> _Task prompt_
Every entry below should appear in the answer exactly as written, apart from the pictures.

> _Records to process_

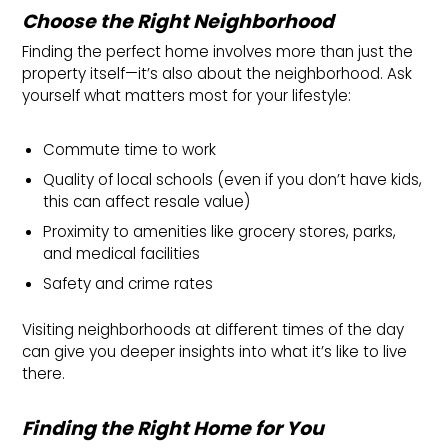
Choose the Right Neighborhood
Finding the perfect home involves more than just the
property itself—it’s also about the neighborhood. Ask
yourself what matters most for your lifestyle:
Commute time to work
Quality of local schools (even if you don’t have kids,
this can affect resale value)
Proximity to amenities like grocery stores, parks,
and medical facilities
Safety and crime rates
Visiting neighborhoods at different times of the day
can give you deeper insights into what it’s like to live
there.
Finding the Right Home for You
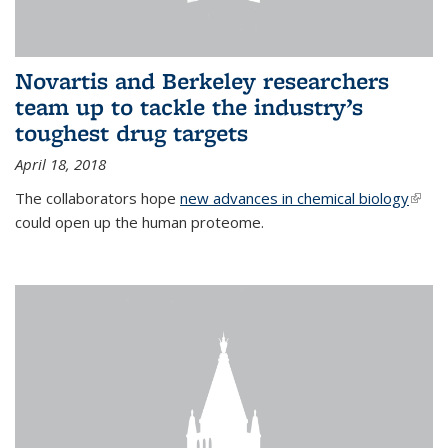
Novartis and Berkeley researchers
team up to tackle the industry’s
toughest drug targets
April 18, 2018
The collaborators hope
new advances in chemical biology
(link i
could open up the human proteome.
exter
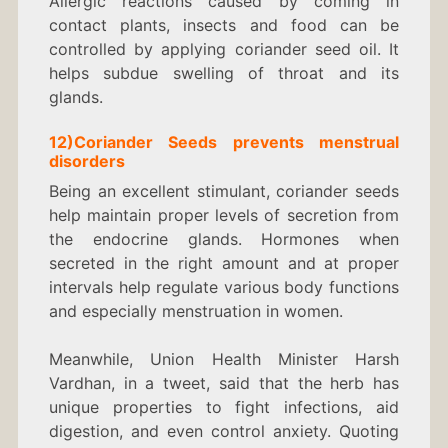
Allergic reactions caused by coming in
contact plants, insects and food can be
controlled by applying coriander seed oil. It
helps subdue swelling of throat and its
glands.
12)Coriander
Seeds
prevents menstrual
disorders
Being an excellent stimulant, coriander seeds
help maintain proper levels of secretion from
the endocrine glands. Hormones when
secreted in the right amount and at proper
intervals help regulate various body functions
and especially menstruation in women.
Meanwhile, Union Health Minister Harsh
Vardhan, in a tweet, said that the herb has
unique properties to fight infections, aid
digestion, and even control anxiety. Quoting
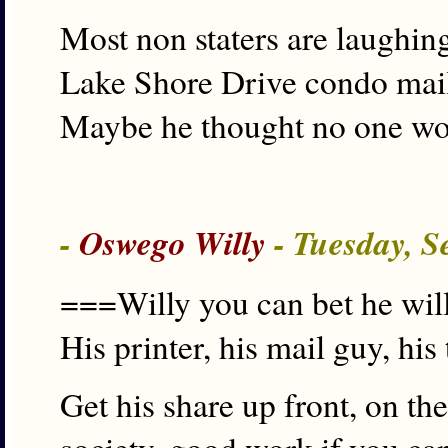
Most non staters are laughin
Lake Shore Drive condo mai
Maybe he thought no one wo
-
Oswego Willy
- Tuesday, S
===Willy you can bet he will
His printer, his mail guy, hi
Get his share up front, on th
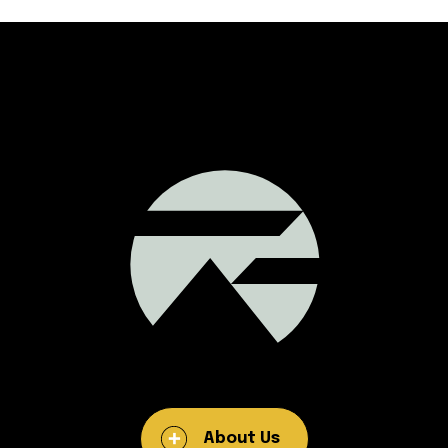
About Us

> _Answer to this problem_
Choose the Right Neighborhood
Finding the perfect home involves more than just the
property itself—it’s also about the neighborhood. Ask
yourself what matters most for your lifestyle:
Commute time to work
Quality of local schools (even if you don’t have kids,
this can affect resale value)
Proximity to amenities like grocery stores, parks,
and medical facilities
Safety and crime rates
Visiting neighborhoods at different times of the day
can give you deeper insights into what it’s like to live
there.
Finding the Right Home for You
Novartis and Berkeley researchers
team up to tackle the industry’s
toughest drug targets
April 18, 2018
The collaborators hope
new advances in chemical biology
(link i
could open up the human proteome.
exter
Allergic reactions caused by coming in
contact plants, insects and food can be
controlled by applying coriander seed oil. It
helps subdue swelling of throat and its
glands.
12)Coriander
Seeds
prevents menstrual
disorders
Being an excellent stimulant, coriander seeds
help maintain proper levels of secretion from
the endocrine glands. Hormones when
secreted in the right amount and at proper
intervals help regulate various body functions
and especially menstruation in women.
Meanwhile, Union Health Minister Harsh
Vardhan, in a tweet, said that the herb has
unique properties to fight infections, aid
digestion, and even control anxiety. Quoting
Most non staters are laughin
Lake Shore Drive condo mai
Maybe he thought no one wo
-
Oswego Willy
- Tuesday, S
===Willy you can bet he will
His printer, his mail guy, hi
Get his share up front, on th
About Us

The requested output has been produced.